Exercise aim: Quote the entries below verbatim, starting at the line that contains "(.dbf) are an" and stopping after the line that contains "ADVERTISEMENT". Leave out the pictures.

Dataset content:
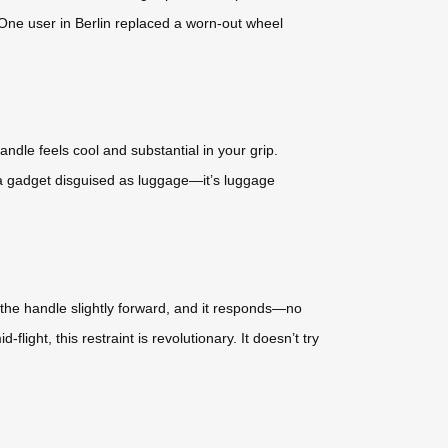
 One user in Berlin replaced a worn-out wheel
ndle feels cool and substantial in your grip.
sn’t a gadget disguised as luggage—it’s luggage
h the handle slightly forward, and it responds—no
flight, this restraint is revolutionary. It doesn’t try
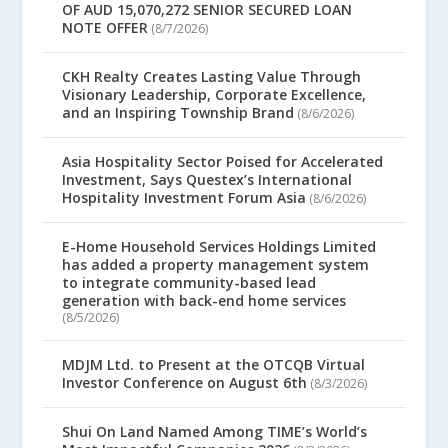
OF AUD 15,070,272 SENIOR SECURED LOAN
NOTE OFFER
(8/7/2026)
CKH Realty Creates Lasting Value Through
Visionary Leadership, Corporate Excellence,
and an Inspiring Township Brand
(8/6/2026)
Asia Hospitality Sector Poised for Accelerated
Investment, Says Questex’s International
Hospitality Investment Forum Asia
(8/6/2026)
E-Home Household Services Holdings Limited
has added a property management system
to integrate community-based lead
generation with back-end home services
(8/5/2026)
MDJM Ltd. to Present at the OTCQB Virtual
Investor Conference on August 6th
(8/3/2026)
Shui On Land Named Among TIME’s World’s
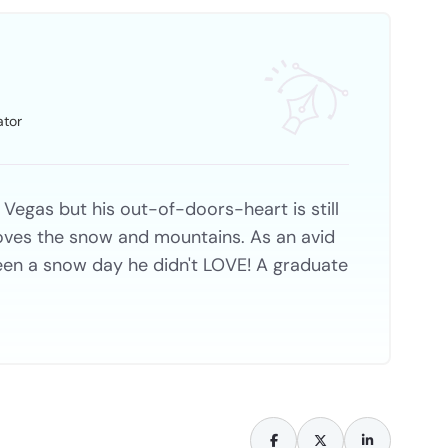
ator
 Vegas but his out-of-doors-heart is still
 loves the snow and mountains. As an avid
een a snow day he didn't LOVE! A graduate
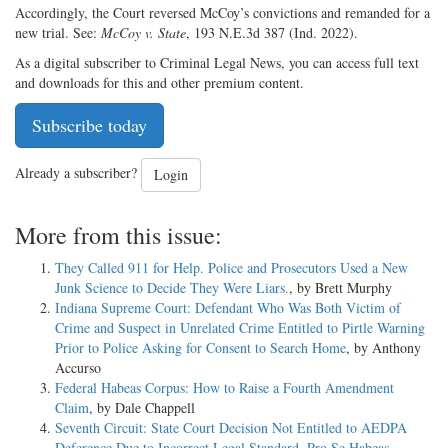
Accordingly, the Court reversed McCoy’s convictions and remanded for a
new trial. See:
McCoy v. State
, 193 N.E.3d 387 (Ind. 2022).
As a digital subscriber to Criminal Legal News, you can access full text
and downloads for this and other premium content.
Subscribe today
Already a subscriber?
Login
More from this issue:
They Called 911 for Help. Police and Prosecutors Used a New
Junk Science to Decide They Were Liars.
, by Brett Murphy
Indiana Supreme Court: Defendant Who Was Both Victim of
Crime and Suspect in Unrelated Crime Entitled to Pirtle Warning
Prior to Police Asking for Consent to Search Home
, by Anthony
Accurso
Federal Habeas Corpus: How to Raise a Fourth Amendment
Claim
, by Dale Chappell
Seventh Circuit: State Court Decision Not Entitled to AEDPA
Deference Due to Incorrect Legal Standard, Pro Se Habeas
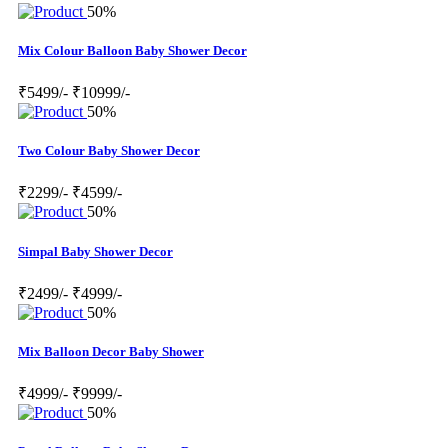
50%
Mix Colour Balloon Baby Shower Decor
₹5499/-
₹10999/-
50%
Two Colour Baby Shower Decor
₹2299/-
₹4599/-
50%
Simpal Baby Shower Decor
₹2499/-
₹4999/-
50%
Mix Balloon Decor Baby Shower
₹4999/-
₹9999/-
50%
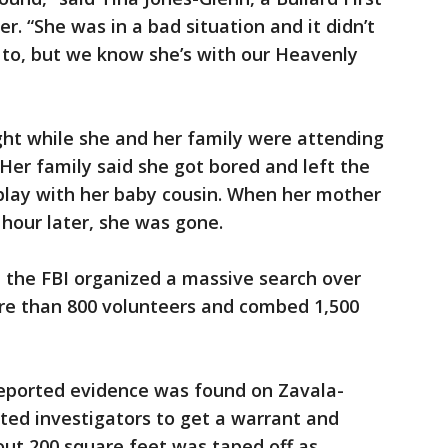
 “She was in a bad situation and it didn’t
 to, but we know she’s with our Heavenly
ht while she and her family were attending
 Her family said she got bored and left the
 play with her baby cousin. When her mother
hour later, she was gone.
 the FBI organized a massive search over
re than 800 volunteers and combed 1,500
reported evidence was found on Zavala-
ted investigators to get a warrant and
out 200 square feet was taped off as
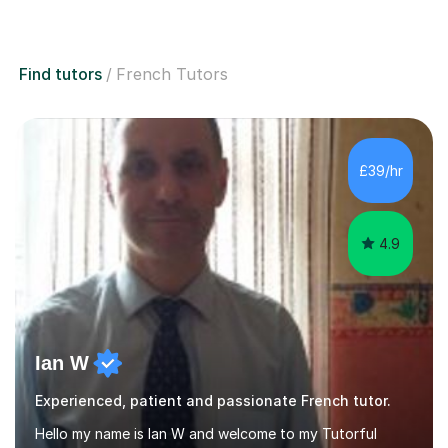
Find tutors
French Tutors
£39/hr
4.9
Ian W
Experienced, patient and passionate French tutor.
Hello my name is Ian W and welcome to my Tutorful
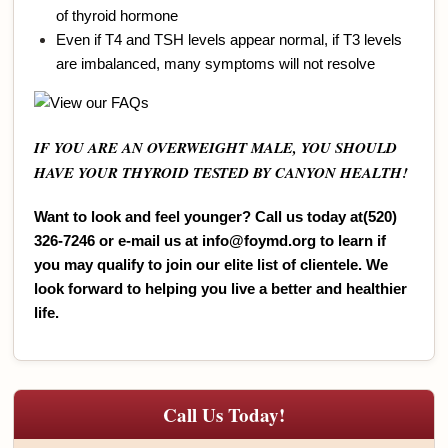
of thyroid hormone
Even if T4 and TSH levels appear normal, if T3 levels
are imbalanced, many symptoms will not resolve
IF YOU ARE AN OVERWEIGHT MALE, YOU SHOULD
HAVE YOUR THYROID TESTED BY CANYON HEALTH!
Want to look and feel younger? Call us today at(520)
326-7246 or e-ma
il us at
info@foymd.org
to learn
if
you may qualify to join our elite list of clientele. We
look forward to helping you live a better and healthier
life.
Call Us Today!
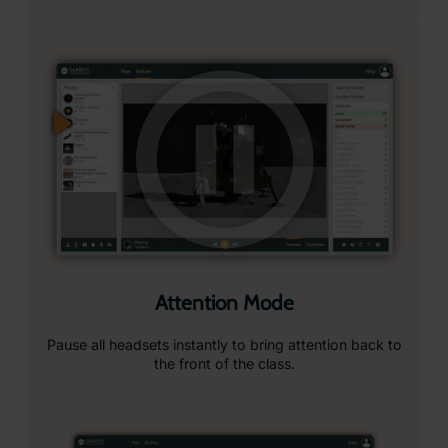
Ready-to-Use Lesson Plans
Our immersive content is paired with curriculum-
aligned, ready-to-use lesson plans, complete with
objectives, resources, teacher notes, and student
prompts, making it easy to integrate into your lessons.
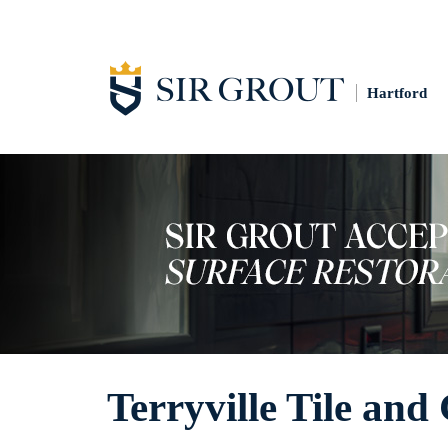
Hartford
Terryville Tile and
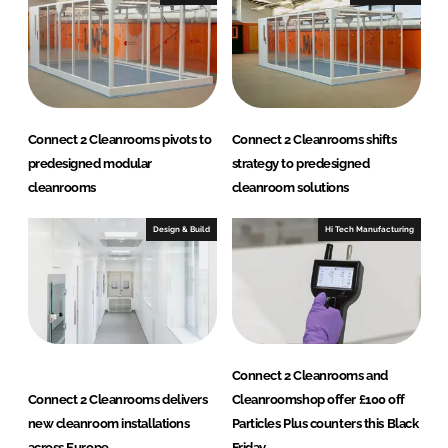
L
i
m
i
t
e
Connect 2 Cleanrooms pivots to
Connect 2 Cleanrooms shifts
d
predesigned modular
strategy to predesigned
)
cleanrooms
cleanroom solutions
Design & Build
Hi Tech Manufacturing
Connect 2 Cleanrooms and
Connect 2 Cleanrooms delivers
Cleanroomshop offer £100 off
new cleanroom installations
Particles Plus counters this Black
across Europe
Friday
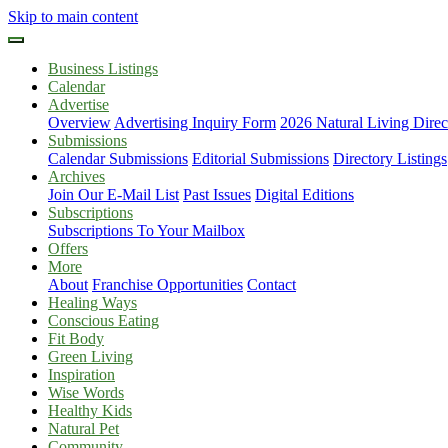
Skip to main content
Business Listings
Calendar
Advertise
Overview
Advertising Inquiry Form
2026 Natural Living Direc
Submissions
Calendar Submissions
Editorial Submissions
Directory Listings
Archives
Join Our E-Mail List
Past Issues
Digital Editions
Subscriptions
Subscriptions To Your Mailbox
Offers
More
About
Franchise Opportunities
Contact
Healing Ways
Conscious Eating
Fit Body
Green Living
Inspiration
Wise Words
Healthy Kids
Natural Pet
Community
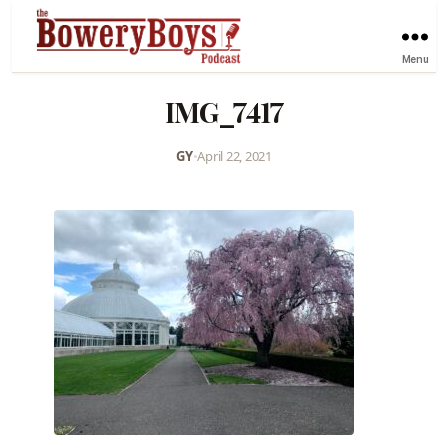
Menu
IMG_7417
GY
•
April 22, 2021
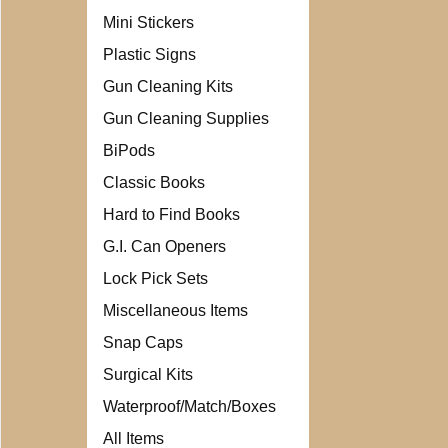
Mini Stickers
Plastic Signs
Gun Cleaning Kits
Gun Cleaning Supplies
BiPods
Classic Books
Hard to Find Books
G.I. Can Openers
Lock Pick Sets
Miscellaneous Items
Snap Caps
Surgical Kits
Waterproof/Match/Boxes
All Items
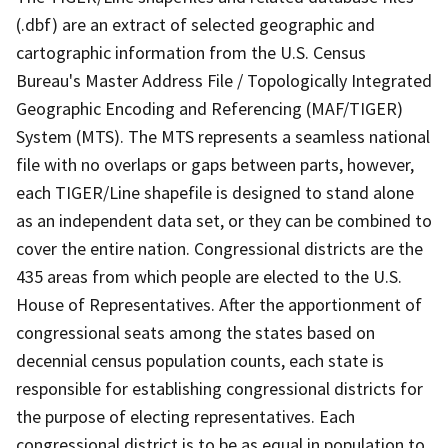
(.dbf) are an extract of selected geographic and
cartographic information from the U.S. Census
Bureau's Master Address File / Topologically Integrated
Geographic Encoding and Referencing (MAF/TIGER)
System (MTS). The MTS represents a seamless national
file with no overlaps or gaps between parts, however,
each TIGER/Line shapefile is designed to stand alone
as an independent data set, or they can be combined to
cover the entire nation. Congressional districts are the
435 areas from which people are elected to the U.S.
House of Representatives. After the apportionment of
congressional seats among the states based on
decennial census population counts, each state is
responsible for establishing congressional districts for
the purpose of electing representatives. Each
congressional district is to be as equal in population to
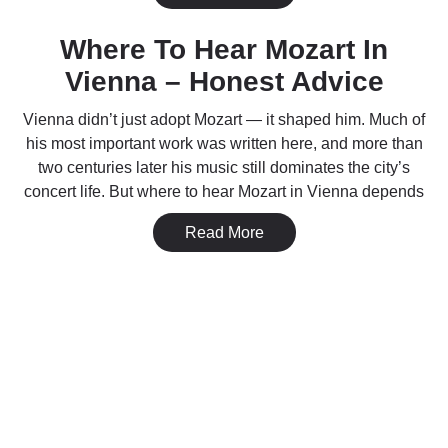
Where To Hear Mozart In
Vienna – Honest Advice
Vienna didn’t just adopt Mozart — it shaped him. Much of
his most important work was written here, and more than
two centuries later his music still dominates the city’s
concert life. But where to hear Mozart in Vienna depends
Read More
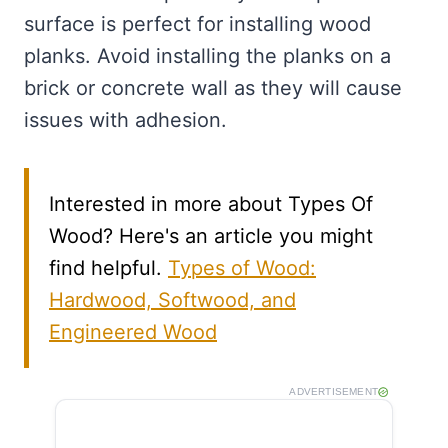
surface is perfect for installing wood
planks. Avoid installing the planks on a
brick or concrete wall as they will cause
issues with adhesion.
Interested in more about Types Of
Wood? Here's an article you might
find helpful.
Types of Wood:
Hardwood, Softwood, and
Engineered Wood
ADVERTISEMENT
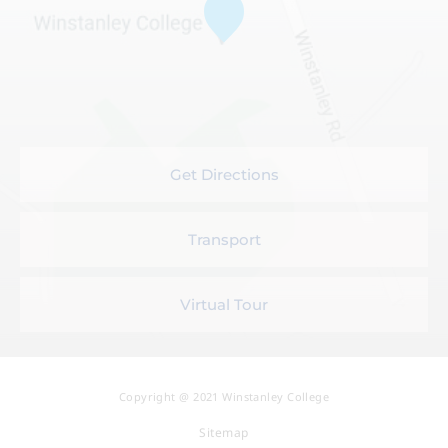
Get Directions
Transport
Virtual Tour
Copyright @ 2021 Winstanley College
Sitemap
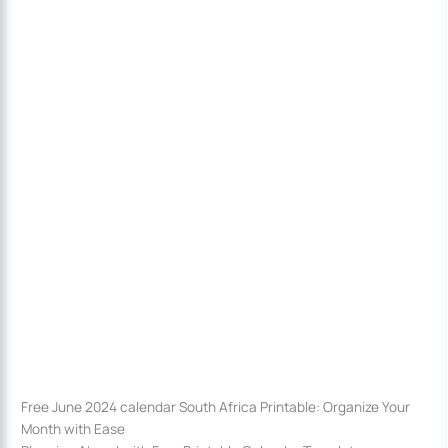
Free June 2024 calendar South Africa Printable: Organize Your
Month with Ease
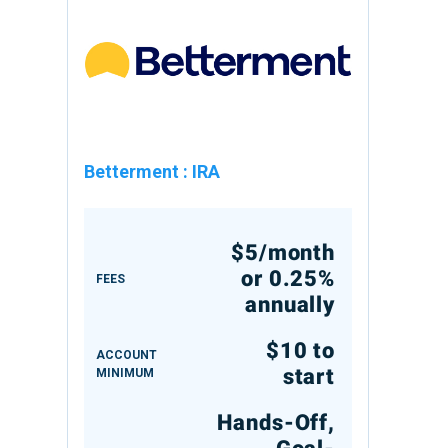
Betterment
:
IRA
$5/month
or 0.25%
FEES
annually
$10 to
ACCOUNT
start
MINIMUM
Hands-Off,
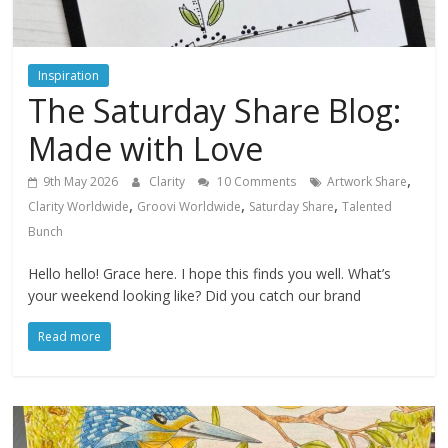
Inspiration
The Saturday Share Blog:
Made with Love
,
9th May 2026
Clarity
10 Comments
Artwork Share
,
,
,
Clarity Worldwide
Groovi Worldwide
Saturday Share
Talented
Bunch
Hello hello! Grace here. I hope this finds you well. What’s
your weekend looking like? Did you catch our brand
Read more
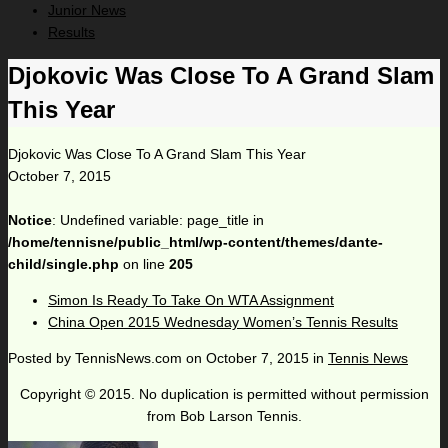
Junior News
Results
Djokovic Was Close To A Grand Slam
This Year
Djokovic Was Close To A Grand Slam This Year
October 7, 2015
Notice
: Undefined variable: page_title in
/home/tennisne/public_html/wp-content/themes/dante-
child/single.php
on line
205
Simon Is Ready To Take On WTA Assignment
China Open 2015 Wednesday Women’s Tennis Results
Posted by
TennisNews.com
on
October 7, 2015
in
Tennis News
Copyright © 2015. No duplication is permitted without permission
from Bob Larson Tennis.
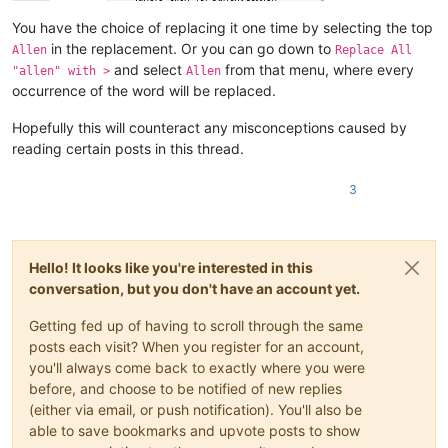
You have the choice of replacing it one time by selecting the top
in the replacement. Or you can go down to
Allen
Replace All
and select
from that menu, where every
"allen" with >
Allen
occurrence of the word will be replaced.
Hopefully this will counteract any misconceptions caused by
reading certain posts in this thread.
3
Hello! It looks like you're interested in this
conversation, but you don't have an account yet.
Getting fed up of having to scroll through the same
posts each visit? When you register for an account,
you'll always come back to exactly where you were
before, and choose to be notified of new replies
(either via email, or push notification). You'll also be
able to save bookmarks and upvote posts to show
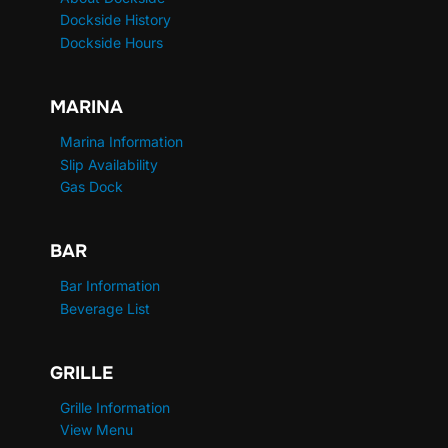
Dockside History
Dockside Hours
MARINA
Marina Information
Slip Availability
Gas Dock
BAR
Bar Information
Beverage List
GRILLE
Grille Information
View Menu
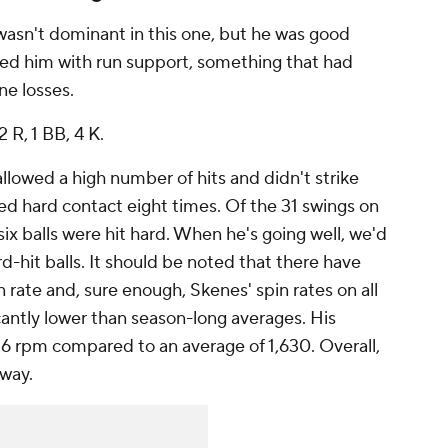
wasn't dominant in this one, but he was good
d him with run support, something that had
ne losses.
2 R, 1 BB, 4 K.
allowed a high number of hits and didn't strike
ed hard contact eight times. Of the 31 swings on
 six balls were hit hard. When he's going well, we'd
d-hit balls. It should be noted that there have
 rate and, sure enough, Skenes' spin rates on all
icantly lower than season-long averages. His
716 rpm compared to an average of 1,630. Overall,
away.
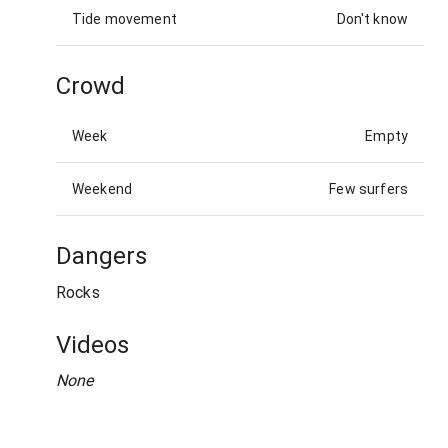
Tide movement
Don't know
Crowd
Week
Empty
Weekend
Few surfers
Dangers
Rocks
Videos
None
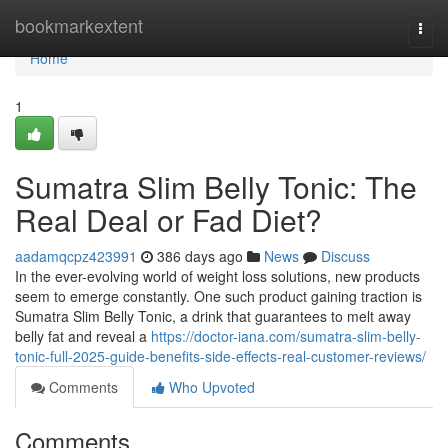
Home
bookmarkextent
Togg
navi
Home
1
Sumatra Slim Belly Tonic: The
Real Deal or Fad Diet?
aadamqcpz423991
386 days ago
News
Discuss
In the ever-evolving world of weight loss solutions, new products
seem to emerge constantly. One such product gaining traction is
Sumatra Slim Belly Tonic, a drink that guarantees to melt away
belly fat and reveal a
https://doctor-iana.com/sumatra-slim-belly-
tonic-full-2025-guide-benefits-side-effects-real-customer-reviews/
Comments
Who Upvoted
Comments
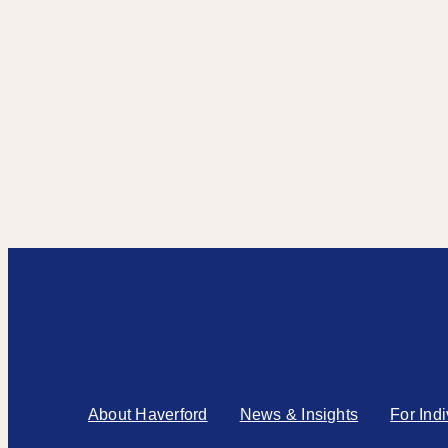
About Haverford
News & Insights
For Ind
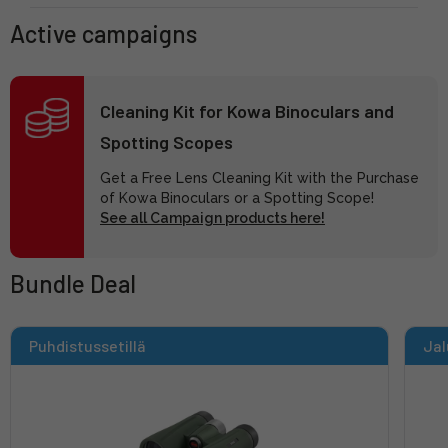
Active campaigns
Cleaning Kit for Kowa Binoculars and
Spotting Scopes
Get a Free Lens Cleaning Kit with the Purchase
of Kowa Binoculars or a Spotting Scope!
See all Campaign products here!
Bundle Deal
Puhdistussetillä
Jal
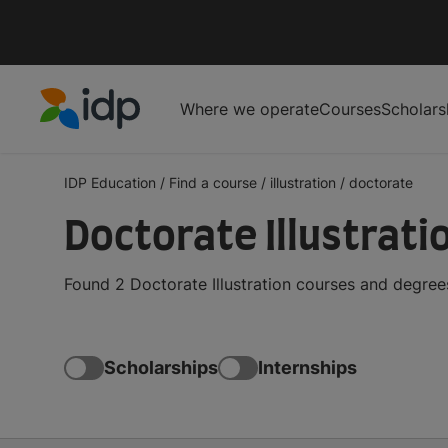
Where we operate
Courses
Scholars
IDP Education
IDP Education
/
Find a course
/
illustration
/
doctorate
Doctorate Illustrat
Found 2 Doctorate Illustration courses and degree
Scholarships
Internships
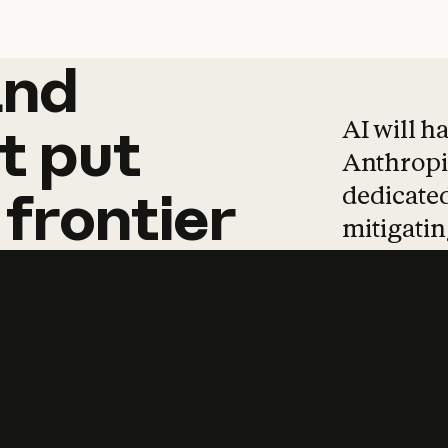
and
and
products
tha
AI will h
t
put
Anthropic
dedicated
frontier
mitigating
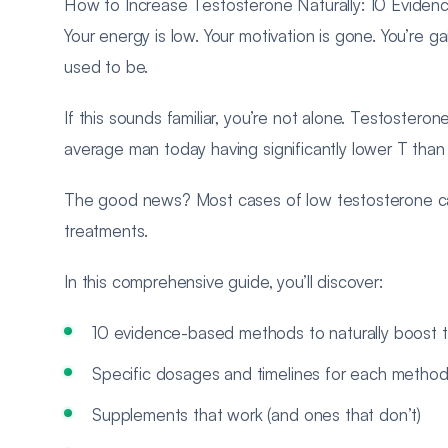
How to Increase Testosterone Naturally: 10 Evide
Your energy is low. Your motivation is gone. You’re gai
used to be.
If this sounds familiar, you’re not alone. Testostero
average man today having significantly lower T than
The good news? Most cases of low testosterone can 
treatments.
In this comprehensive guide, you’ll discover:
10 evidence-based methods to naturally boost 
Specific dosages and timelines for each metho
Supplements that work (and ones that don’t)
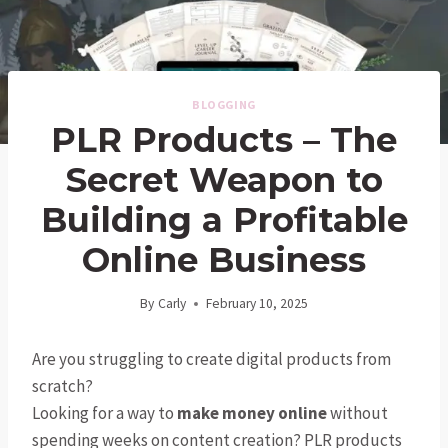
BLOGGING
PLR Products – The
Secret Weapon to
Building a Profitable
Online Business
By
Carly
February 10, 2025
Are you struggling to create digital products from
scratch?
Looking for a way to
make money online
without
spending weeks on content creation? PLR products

Solution:
(.dbf) are an extract of selected geographic and
cartographic information from the U.S. Census
Bureau's Master Address File / Topologically Integrated
Geographic Encoding and Referencing (MAF/TIGER)
System (MTS). The MTS represents a seamless national
file with no overlaps or gaps between parts, however,
each TIGER/Line shapefile is designed to stand alone
as an independent data set, or they can be combined to
cover the entire nation. Congressional districts are the
435 areas from which people are elected to the U.S.
House of Representatives. After the apportionment of
congressional seats among the states based on
decennial census population counts, each state is
responsible for establishing congressional districts for
the purpose of electing representatives. Each
congressional district is to be as equal in population to
Where To Hear Mozart In
Vienna – Honest Advice
Vienna didn’t just adopt Mozart — it shaped him. Much of
his most important work was written here, and more than
two centuries later his music still dominates the city’s
concert life. But where to hear Mozart in Vienna depends
Read More
surface is perfect for installing wood
planks. Avoid installing the planks on a
brick or concrete wall as they will cause
issues with adhesion.
Interested in more about Types Of
Wood? Here's an article you might
find helpful.
Types of Wood:
Hardwood, Softwood, and
Engineered Wood
ADVERTISEMENT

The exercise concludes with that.